+++ Excerpted text

Datareign

Awk comes into its own when you need to do something just a little more sophisticated than standard text editing but don't have the time nor inclination to use Perl or another programming language.

Finding the Length of a Line

A colleague needed to find the length of a particular line in a file. He discovered that using 'wc' gave the wrong result (as in “head -2 filename | tail -1 | wc -c”). Here's what he came up with instead. Note the parentheses…

 cat filename | awk '{ if ( NR == 2 ) {print length($0); exit; } } '

Sizing a Directory

This uses Awk's ability to do arithmetic across multiple input lines to produce a count, total and average file size for a directory or a supplied pattern. It's a usefull tool for quick 'n' dirty system admin…

 echo "Harvey's file counter and sizer"
 echo "-------------------------------"
 if [[ -z $1 ]]
 then
    echo "Sizing entire directory"
 else
    echo "Sizing files for pattern [$1]"
 fi
 
 ls -l >/tmp/fsz.$$_1
 
 # -------------------------------
 # Remove any directory entries...
 # -------------------------------
 grep -v ^total /tmp/fsz.$$_1 | grep -v ^d >/tmp/fsz.$$
 rm /tmp/fsz.$$_1
 # ------------------------
 # Set up the search job...
 # ------------------------
 if [[ -z $1 ]]
 then
    cat /tmp/fsz.$$ | awk '{s += $5}; END {printf "\nThere are %d files matching pattern\nAverage size is %f\nTotal size is %f\n", NR, s/NR, s}'
 else
    grep $1 /tmp/fsz.$$ | awk '{s += $5}; END {printf "\nThere are %d files matching pattern\nAverage size is %f\nTotal size is %f\n", NR, s/NR, s}'
 fi
 rm /tmp/fsz.$$

Don't use awk - Use nawk!

I couldn't work out why this wouldn't work when I ran it using awk (as it worked fine on another machine). It turned out that it would perform admirably if I ran it using nawk instead. It's worth trying this out on your own machine and seeing what happens…

 nawk '{ if(substr($0,405,2)=="LS") print $0 }' sourcefile.dat | head -10000 > targetfile.dat

Flushing Buffers and Disappearing Output

Using Awk at the end of a pipe can lead to unexpected behaviour, because Awk, unlike most Unix software, does not flush its buffers automatically. It is possible to create a script that appears to work normally, when output is sent to the screen but seems to freeze, when the output is sent to a file. Thus code like this…

cat $PatternList | while read Pattern
do
  Result=$(cat AgentList.txt | grep -c "${Pattern}")
  let TotalRobots+=$Result
  echo "\"${Pattern}\",${Result},${TotalRobots}"

++++++
+++ The data

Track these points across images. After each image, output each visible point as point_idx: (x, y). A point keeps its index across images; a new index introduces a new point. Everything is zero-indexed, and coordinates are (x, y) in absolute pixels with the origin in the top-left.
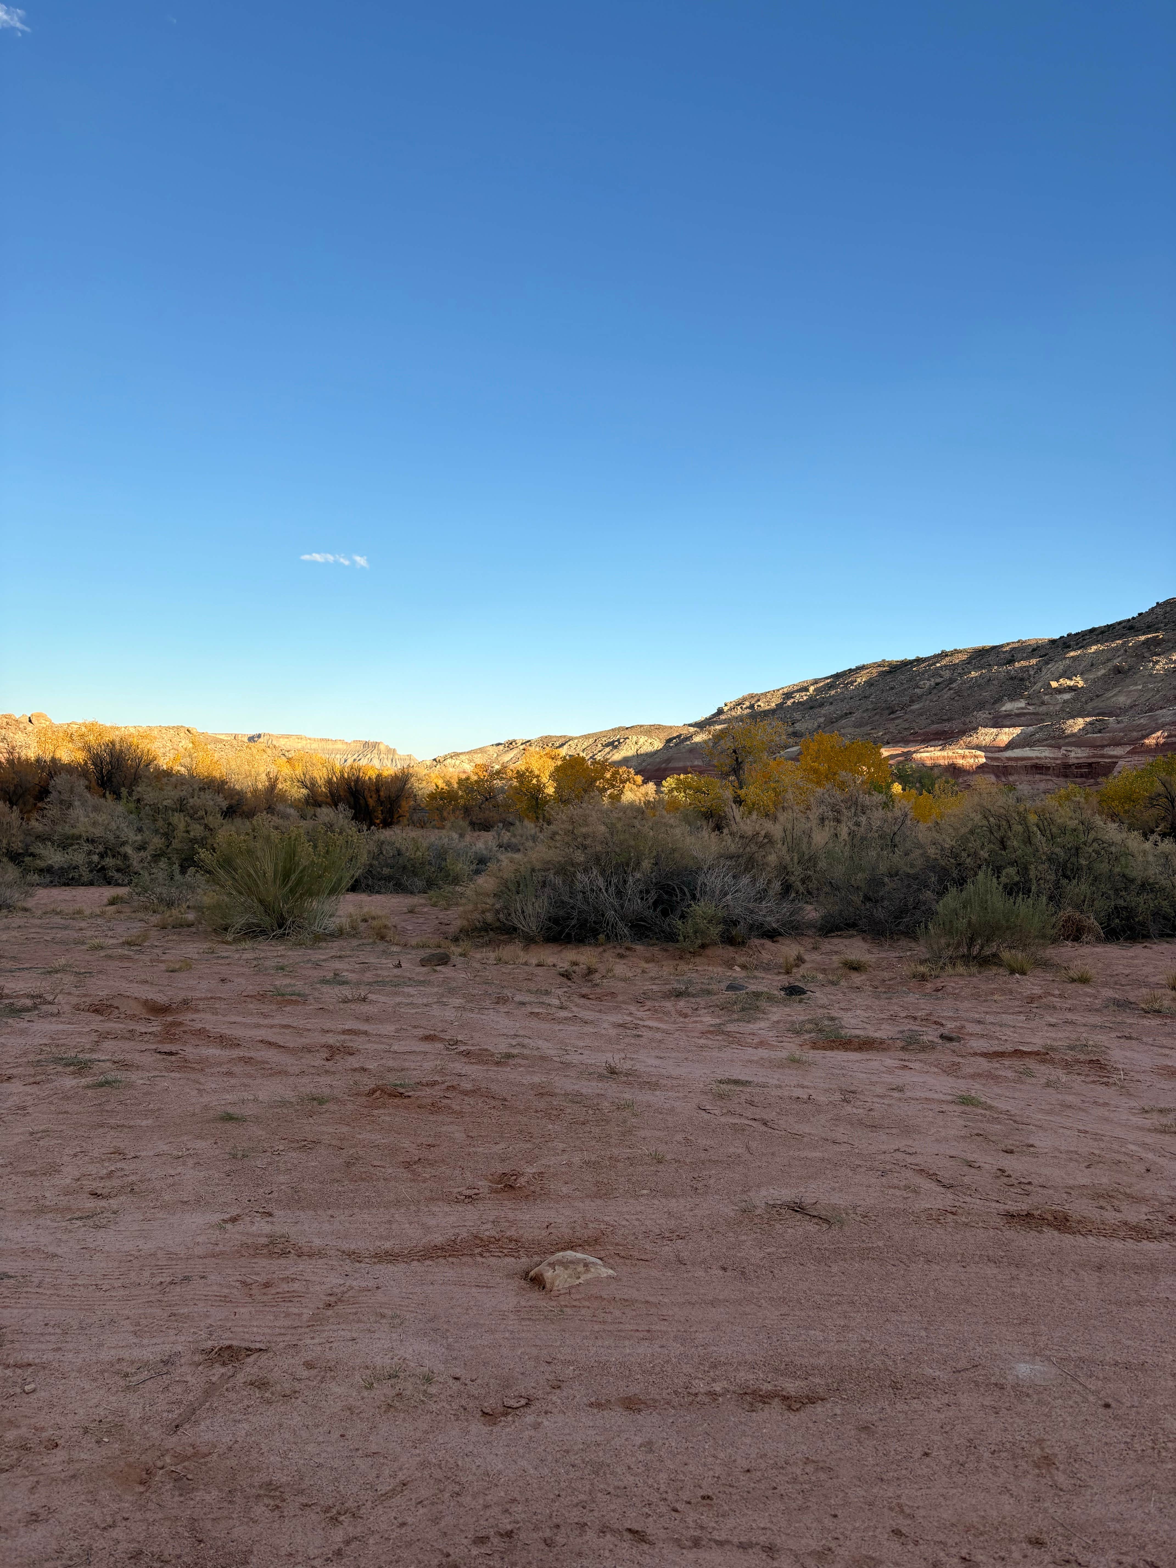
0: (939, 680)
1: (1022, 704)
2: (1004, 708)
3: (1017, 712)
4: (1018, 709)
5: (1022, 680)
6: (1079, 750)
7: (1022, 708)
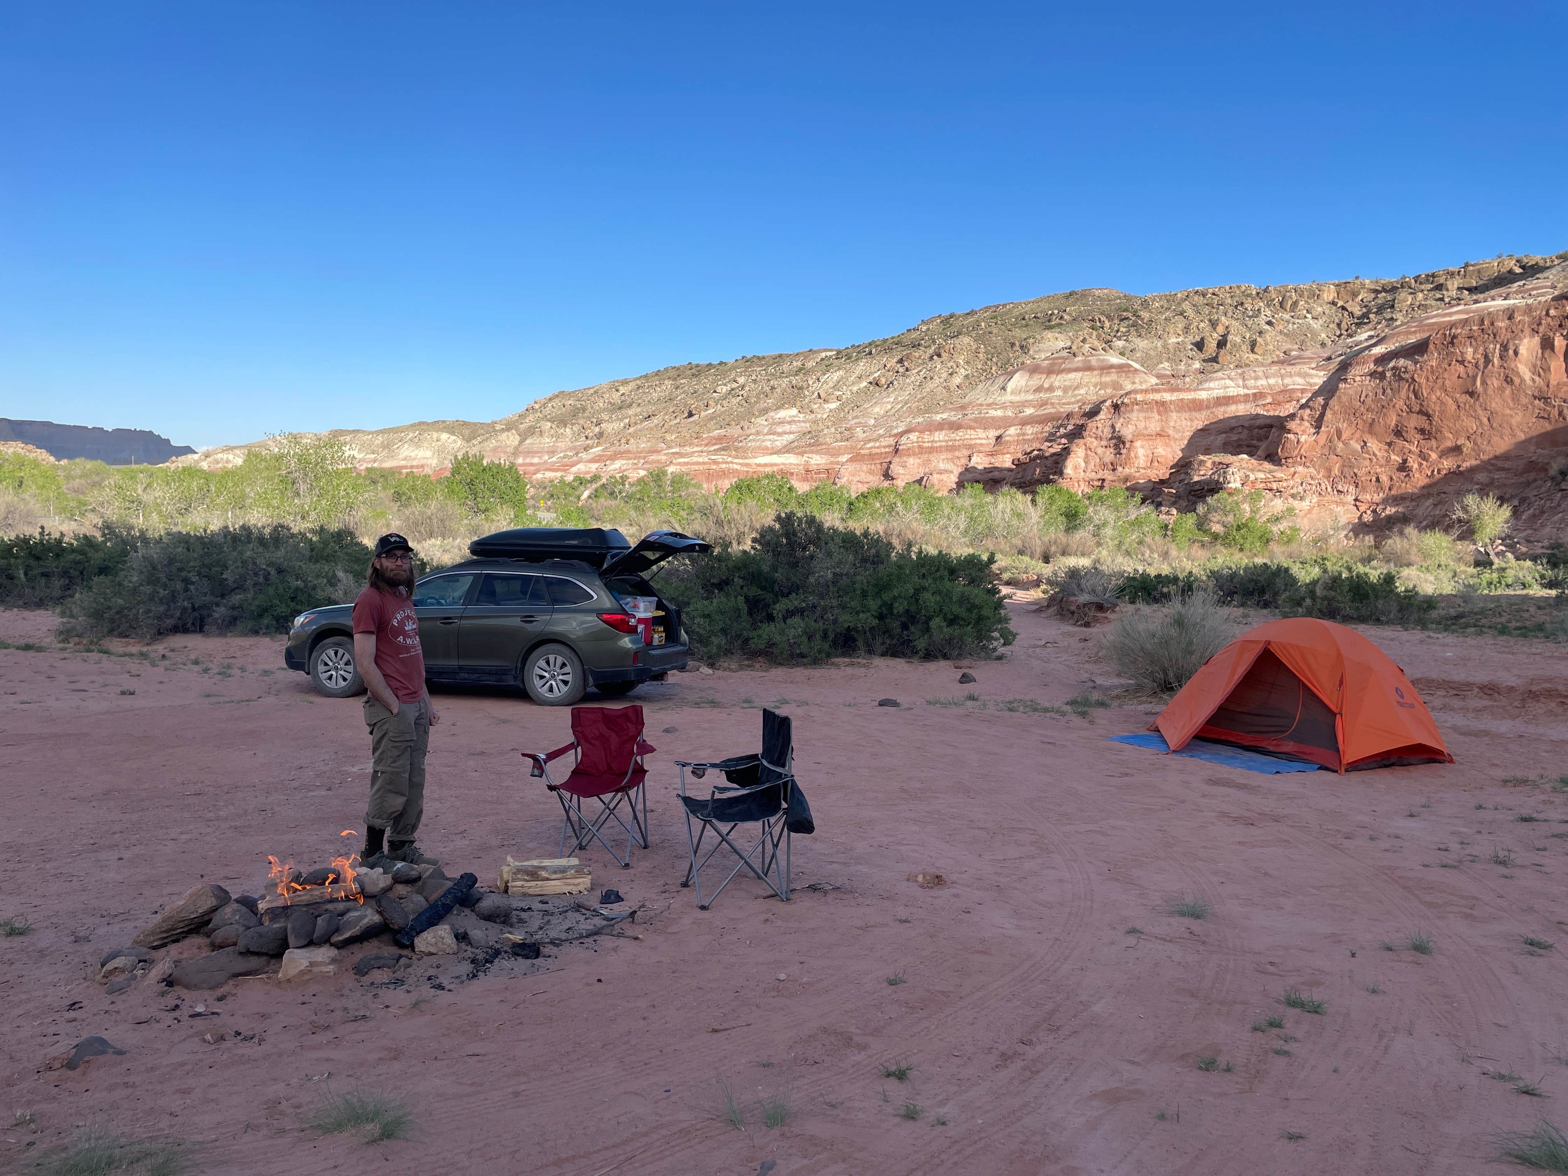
0: (735, 385)
1: (794, 411)
2: (778, 416)
3: (789, 419)
4: (790, 417)
5: (801, 388)
6: (818, 457)
7: (794, 416)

++++++

§ Using the information:
[1] Filter the listing, keeping each line that contains the word "with".
[2] Write what comes next in the Awk tips page, picking up right after its final line.

§ Results:
[1]
Track these points across images. After each image, output each visible point as point_idx: (x, y). A point keeps its index across images; a new index introduces a new point. Everything is zero-indexed, and coordinates are (x, y) in absolute pixels with the origin in the top-left.

[2]
done | awk 'BEGIN { FS = "," }; {if($2 != 0) print $1 "," $2 "," $3 }'

…appears faulty if the output is sent to a file and the file examined while running, such as with tail -f. If you then test the script by letting it write directly to the calling terminal, the buffers are flushed as you would expect, so the output rolls out. Considerable time can be wasted in investigation of the 'defect'.

It turns out, however, that the solution is simple: add a null call to the system() function, at the beginning of the Awk loop, which forces a flush of all buffers in the current process…

awk 'BEGIN { FS = "," }; {system(""); if($2 != 0) print $1 "," $2 "," $3 }'

…and Awk will output to the file as each pass through the loop completes.

Subtotalling on a field

It's a common requirement to take a file containing a non-unique key field and a numeric field, then total the numbers for each group of keys. Assuming that the file contains lines of the sort…

keyfield,number

…then the following script will output lines of the form keyfield, sub-total

awk -F, '{ if (keyfield!="" & keyfield!=$1) {print subtotal","keyfield; subtotal=0;} subtotal=subtotal+$2; keyfield=$1; }'

Merging a variable number of fields

This is very useful one liner. It joins as many fields as required, leaving only two fields in the output.

awk 'BEGIN {FS = ","; OFS = ","} {for( i = 2; i < NF; i++) $1 = $1 "%C2" $i; print $1, $NF }'

The initial value of i could be varied to leave fields at the beginning of the line unmerged, which would require that the concatenation ($1 = $1 ”%C2” $i;) and the print statement be changed.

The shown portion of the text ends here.